Soundtrack für Merkel-Abgang
Zuletzt machte Nina Hagen eher unfreiwillig Schlagzeilen: Wie vor kurzem bekannt wurde, suchte sich Angela Merkel (67) für ihren offiziellen Abschied — den Zapfenstreich — Hagens Version des DDR-Klassikers „Du hast den Farbfilm vergessen“ aus. Mit diesem Song feierte Hagen in den 1980er-Jahren große Erfolge.
Dass sie zu dieser Ehre kam, kommentierte Hagen mit einem langen Facebook-Posting, in dem sie erklärte, dass sie Merkels Wahl zunächst für einen Scherz gehalten hätte. Dann wird sie gleichermaßen politisch wie missionarisch. „ Das ist ein Song mit Text von Kurt Demmler, und dass jedoch der Kurt Demmler ein DDR-‚Staatsdichter’ mit Sonderprivilegien war und später ein wegen systematischen Kindesmissbrauchs verurteilter Sexualstraftäter, der im Gefängnis Selbstmord beging… wird ihr hoffentlich bekannt sein“, schreibt sie darin— das ganze Statement gibt es hier zu lesen.

■ ■ ■ ■

AUFGABEN |
(1) Welches Lied suchte sich Angela Merkel laut dem Text über Nina Hagen für ihren Zapfenstreich aus?
(2) Schreib aus dem Text über Nina Hagen den Abschnitt von „Dass sie zu“ bis „hier zu lesen.“ wortgetreu ab.

■ ■ ■ ■

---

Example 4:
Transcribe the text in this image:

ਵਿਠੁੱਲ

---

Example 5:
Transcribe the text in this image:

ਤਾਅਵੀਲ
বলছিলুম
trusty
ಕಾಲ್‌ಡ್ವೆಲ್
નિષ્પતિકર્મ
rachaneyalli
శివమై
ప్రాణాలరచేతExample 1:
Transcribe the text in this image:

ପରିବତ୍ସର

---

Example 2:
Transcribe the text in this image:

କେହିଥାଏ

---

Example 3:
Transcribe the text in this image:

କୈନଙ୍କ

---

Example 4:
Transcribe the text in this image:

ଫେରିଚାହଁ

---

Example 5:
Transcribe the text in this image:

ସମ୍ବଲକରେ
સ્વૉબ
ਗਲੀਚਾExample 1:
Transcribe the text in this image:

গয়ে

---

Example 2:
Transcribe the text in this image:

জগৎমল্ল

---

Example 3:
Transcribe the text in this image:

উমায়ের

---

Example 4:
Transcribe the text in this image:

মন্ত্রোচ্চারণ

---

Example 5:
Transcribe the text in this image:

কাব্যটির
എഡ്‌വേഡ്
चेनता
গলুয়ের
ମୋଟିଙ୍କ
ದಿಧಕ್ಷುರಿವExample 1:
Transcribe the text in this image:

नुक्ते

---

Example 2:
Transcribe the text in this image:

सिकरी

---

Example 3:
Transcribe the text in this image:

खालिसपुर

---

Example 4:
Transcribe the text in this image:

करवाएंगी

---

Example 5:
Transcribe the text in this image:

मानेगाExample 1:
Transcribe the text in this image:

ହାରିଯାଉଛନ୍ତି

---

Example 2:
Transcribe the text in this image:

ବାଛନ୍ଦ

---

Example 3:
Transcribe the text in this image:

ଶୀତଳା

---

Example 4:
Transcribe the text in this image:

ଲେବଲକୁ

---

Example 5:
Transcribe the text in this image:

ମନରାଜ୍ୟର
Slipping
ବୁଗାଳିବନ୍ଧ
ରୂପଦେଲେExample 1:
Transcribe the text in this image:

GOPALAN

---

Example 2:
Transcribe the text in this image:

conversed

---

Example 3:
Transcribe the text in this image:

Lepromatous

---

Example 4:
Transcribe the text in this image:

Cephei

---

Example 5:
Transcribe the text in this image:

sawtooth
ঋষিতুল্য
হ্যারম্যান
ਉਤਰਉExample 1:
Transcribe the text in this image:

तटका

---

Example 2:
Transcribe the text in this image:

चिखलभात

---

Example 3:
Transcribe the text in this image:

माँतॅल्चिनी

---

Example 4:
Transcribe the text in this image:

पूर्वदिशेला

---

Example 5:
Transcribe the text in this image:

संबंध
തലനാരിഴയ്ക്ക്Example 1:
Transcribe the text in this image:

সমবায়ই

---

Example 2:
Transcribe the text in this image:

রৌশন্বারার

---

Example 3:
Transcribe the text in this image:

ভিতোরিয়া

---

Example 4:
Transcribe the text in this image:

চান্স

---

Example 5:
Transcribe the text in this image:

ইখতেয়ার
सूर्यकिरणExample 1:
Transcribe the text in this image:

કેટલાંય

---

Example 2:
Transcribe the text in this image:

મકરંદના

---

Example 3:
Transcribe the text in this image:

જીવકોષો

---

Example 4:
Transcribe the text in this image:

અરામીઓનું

■ ■ ■ ■

ANTWORTEN |
(1) Nina Hagens Version des DDR-Klassikers „Du hast den Farbfilm vergessen“.

(2)
Dass sie zu dieser Ehre kam, kommentierte Hagen mit einem langen Facebook-Posting, in dem sie erklärte, dass sie Merkels Wahl zunächst für einen Scherz gehalten hätte. Dann wird sie gleichermaßen politisch wie missionarisch. „ Das ist ein Song mit Text von Kurt Demmler, und dass jedoch der Kurt Demmler ein DDR-‚Staatsdichter’ mit Sonderprivilegien war und später ein wegen systematischen Kindesmissbrauchs verurteilter Sexualstraftäter, der im Gefängnis Selbstmord beging… wird ihr hoffentlich bekannt sein“, schreibt sie darin— das ganze Statement gibt es hier zu lesen.